[Text under study]:
____

How high can medical marijuana company Tilray (TLRY) fly? The company is set to report third quarter fiscal 2018 earnings results after the closing bell Tuesday.
Ever since recreational marijuana officially became legal in areas like Canada, Tilray -- and for that matter, marijuana stocks in general -- have seen a significant boost in their valuations. And those gains were further catapulted by news that beverage giant Constellation Brands (STZ) was ready to pour some $4 billion into Canopy Growth (CGC), hoping to tap into the popularity of a budding cannabis industry leader.
Cannabis stocks, however, have since succumbed to rash of profit taking, as investors question the long-term viability of the market, which has had strong opponents over the past couple of years. The tides turned again following the last week’s election results, as pot stocks rallied following news that Michigan voters approved recreational marijuana legalization in their state, making Michigan the 10th state to permit recreational marijuana use.

____

[Data extract]:

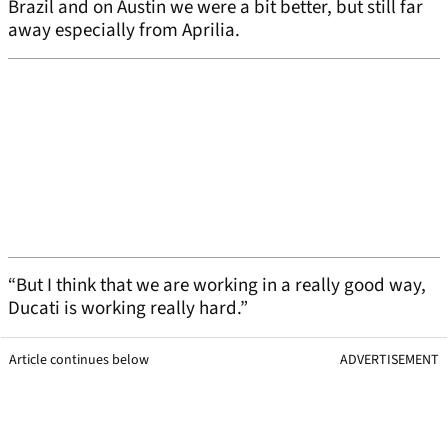
Brazil and on Austin we were a bit better, but still far
away especially from Aprilia.
“But I think that we are working in a really good way,
Ducati is working really hard.”
Article continues below
ADVERTISEMENT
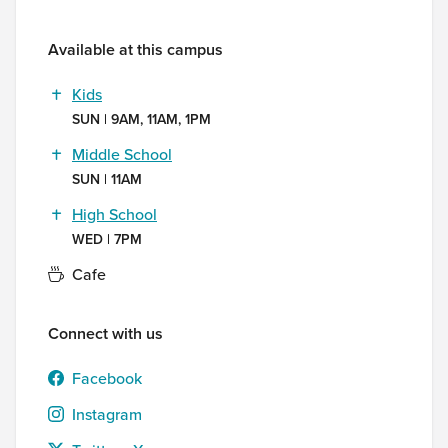
Available at this campus
Kids
SUN | 9AM, 11AM, 1PM
Middle School
SUN | 11AM
High School
WED | 7PM
Cafe
Connect with us
Facebook
Instagram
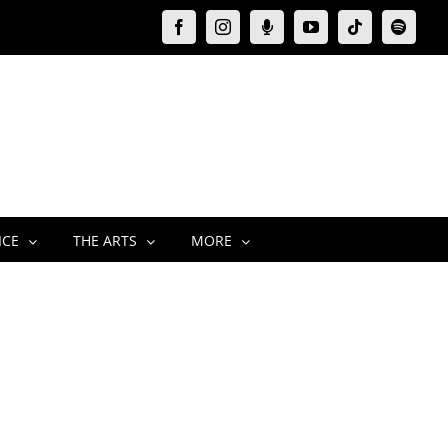
Facebook
Instagram
Moxie
YouTube
Tiktok
Spotify
Podcast
ICE
THE ARTS
MORE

____

[Work order 1]: According to the Tilray earnings preview, how much was Constellation Brands prepared to invest in Canopy Growth?
[Work order 2]: Pick up the Tilray earnings preview after its final sentence and continue it.
The material above is not required for this work.

[Task answer 1]: Some $4 billion.

[Task answer 2]:
Nevertheless, on Tuesday, Tilray must also erase doubt its valuation of $10 billion is deserved for a company projected to generate 2019 revenue of around $140 million.
In the three months that ended September, Wall Street expect Tilray to report a per-share loss of 12 cents on revenue of $10.12 million. This compares to the previous quarter when it reported a per-share loss of 17 cents on revenue of $9.74 million. For the full year, ending December, the loss is expected to be 46 cents per share on full-year revenue of $41.21 million.
In its fiscal second quarter, reported on August 28th, Tilray missed on the bottom line, reporting a loss of 17 cents per share, which was wider than the 9 cents analysts were looking for. However, it did beat on the top line. Revenue was strong, coming in at $9.74 million, up some 95% year over year, beating Street estimates by $73,000. The numbers sent the stock soaring the after-hours session, surging to its 52-week high of $300.00 per share, only to lose some more than 60% of its value since.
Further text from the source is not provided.